ПОРЯДОК ДЕЙСТВИЙ →
A. Процитируйте отрывок из рецензии на книгу Павловского: начните со слов «Для Павловского же» и закончите словами «но неизбежных катастроф.».
B. Соберите все строки записей, содержащие слово «depth», с учетом регистра.

ФРАГМЕНТ ДОКУМЕНТА →
==============================

Экономика » Анализ » Близость катастрофы

Близость катастрофы

Статьи - Анализ
П. Ореховский
доктор экономических наук
ведущий научный сотрудник ИЭ РАН
(О книге Г. Павловского «Гениальная власть! Словарь абстракций Кремля»*)

Своим — все, врагам — по закону.
Ф. Франко

Работа Г. Павловского вызвала широкий интерес читателей и уже неоднократно рецензировалась1. Написанная в афористичной и яркой форме, она и обсуждается в первую очередь публицистами, а не политологами или социологами, хотя в книге приводится именно социологический анализ, «эссе инсайдера о том, как видится мир из Кремля». Видение это вполне реалистично, чем и привлекает, однако картина Павловского совершенно отлична от того, что представлено в работах авторитетных российских институциональных экономистов, например, А. Аузана2. Для последнего Россия — это «естественное государство» в духе Д. Норта, которое отличается от западных демократий «ограниченным доступом», и от него нужно перейти к открытому обществу, одновременно с «модернизацией». Такой переход обеспечит впоследствии быстрый экономический рост, демократические свободы, социальные гарантии и другие прелести западной цивилизации.
Для Павловского же российское государство представляет собой распределительную систему с административным торгом, который осуществляется между субъектами, имеющими различные роли и статус. Центр покупает лояльность губернаторов через налоговые отчисления и разрешения на семейный контроль над вверенными территориями, аналогично формируется лояльность крупного бизнеса, силовых структур, отдельных элитных групп. Население голосует за такой политический режим, поскольку его обеспечивают «бюджетным пайком», власть гарантирует ему стабильность занятости и дохода в привязке к занимаемому каждым членом общества социальному месту. На экспорт отправляется сырье — самый большой источник получаемой государством ренты, позволяющий формировать государственные резервы на случай непредвиденных, но неизбежных катастроф.

==============================

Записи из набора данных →
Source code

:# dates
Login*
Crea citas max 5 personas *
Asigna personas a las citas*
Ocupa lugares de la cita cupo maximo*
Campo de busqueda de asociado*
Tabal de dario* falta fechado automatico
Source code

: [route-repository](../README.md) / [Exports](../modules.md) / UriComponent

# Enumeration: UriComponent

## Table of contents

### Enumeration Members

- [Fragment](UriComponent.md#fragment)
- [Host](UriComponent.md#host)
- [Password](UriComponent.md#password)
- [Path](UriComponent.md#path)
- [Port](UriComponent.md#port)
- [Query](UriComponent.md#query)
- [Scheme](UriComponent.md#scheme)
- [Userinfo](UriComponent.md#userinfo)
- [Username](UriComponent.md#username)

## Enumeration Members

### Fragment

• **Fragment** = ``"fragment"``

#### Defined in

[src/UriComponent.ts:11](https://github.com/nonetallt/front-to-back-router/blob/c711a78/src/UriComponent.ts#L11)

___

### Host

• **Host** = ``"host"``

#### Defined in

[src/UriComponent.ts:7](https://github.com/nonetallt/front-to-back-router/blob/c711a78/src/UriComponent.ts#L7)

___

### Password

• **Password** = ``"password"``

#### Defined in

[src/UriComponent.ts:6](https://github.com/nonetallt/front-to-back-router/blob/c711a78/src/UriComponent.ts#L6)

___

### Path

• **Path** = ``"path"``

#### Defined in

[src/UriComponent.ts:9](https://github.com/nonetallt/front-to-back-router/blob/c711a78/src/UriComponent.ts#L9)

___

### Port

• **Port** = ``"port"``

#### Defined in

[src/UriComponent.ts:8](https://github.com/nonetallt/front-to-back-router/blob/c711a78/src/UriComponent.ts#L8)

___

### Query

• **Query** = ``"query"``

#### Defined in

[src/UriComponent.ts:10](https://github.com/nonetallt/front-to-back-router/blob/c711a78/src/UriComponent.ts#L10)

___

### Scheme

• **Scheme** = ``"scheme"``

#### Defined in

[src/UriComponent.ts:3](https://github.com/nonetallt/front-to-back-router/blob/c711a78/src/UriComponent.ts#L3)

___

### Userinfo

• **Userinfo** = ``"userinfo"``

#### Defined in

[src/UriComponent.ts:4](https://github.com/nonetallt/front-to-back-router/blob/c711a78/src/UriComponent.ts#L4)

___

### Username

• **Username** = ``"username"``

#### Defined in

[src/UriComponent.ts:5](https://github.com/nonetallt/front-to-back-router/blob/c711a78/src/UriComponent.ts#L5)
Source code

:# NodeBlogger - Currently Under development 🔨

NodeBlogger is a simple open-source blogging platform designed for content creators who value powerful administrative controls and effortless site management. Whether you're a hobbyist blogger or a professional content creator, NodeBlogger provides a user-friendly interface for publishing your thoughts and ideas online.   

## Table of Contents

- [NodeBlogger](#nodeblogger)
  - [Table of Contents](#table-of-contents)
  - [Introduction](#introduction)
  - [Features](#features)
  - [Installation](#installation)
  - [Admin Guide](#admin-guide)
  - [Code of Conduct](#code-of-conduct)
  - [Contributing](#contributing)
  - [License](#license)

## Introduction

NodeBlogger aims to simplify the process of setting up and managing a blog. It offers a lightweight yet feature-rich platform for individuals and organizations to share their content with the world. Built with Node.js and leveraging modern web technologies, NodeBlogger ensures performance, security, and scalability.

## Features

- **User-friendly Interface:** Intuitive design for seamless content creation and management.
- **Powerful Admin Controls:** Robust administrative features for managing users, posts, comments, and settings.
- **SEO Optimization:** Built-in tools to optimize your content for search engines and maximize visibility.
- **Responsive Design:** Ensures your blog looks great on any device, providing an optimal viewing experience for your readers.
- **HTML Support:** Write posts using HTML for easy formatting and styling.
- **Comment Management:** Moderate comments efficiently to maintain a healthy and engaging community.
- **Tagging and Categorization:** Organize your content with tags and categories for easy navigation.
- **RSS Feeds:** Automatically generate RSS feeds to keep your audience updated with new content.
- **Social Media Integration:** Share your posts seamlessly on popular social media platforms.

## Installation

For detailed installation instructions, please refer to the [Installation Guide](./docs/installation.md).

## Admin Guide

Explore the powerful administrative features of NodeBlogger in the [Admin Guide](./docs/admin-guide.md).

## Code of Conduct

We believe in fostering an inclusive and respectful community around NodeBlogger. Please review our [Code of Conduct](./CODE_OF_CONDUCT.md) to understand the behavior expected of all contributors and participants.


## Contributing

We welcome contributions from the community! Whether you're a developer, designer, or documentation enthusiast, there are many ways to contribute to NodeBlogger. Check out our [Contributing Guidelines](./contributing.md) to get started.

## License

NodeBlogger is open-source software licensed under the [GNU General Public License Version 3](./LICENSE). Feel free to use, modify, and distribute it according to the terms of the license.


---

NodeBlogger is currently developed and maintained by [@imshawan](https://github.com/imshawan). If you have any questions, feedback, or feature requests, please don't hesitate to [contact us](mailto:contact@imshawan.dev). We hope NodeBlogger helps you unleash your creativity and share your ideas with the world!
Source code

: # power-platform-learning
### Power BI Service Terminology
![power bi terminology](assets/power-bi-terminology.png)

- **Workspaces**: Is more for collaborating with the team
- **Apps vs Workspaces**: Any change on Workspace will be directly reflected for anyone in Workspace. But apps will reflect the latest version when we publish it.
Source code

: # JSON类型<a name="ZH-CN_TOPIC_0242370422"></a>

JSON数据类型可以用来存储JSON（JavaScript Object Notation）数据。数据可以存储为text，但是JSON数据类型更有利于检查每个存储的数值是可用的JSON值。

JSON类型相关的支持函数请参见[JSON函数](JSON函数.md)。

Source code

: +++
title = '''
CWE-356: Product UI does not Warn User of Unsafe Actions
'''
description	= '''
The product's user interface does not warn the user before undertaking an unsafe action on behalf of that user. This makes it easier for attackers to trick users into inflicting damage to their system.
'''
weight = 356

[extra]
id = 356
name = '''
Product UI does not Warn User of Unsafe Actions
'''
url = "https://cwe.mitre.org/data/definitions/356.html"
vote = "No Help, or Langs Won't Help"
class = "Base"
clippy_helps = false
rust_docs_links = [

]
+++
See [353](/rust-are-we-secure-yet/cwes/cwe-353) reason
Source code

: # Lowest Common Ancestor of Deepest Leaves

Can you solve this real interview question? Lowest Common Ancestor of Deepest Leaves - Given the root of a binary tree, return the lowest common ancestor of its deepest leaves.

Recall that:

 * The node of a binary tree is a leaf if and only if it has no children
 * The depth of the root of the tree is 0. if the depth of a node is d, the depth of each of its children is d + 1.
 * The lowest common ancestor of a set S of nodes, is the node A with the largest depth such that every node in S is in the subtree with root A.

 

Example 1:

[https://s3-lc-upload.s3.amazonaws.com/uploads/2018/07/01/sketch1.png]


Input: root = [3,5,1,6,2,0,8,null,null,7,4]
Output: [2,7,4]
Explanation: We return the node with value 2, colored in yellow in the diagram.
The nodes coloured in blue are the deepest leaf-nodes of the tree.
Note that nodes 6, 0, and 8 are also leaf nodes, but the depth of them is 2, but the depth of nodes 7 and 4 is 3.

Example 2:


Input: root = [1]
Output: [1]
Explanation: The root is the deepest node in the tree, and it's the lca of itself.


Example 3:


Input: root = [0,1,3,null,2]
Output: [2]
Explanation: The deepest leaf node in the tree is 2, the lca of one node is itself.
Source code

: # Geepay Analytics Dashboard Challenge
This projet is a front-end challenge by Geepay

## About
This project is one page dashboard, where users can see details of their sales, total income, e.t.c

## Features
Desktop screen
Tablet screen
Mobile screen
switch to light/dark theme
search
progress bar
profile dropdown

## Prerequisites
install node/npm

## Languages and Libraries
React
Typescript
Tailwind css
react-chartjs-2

==============================

ОТВЕТЫ ПО ЗАДАНИЯМ →
A.
Для Павловского же российское государство представляет собой распределительную систему с административным торгом, который осуществляется между субъектами, имеющими различные роли и статус. Центр покупает лояльность губернаторов через налоговые отчисления и разрешения на семейный контроль над вверенными территориями, аналогично формируется лояльность крупного бизнеса, силовых структур, отдельных элитных групп. Население голосует за такой политический режим, поскольку его обеспечивают «бюджетным пайком», власть гарантирует ему стабильность занятости и дохода в привязке к занимаемому каждым членом общества социальному месту. На экспорт отправляется сырье — самый большой источник получаемой государством ренты, позволяющий формировать государственные резервы на случай непредвиденных, но неизбежных катастроф.

B.
 * The depth of the root of the tree is 0. if the depth of a node is d, the depth of each of its children is d + 1.
 * The lowest common ancestor of a set S of nodes, is the node A with the largest depth such that every node in S is in the subtree with root A.
Note that nodes 6, 0, and 8 are also leaf nodes, but the depth of them is 2, but the depth of nodes 7 and 4 is 3.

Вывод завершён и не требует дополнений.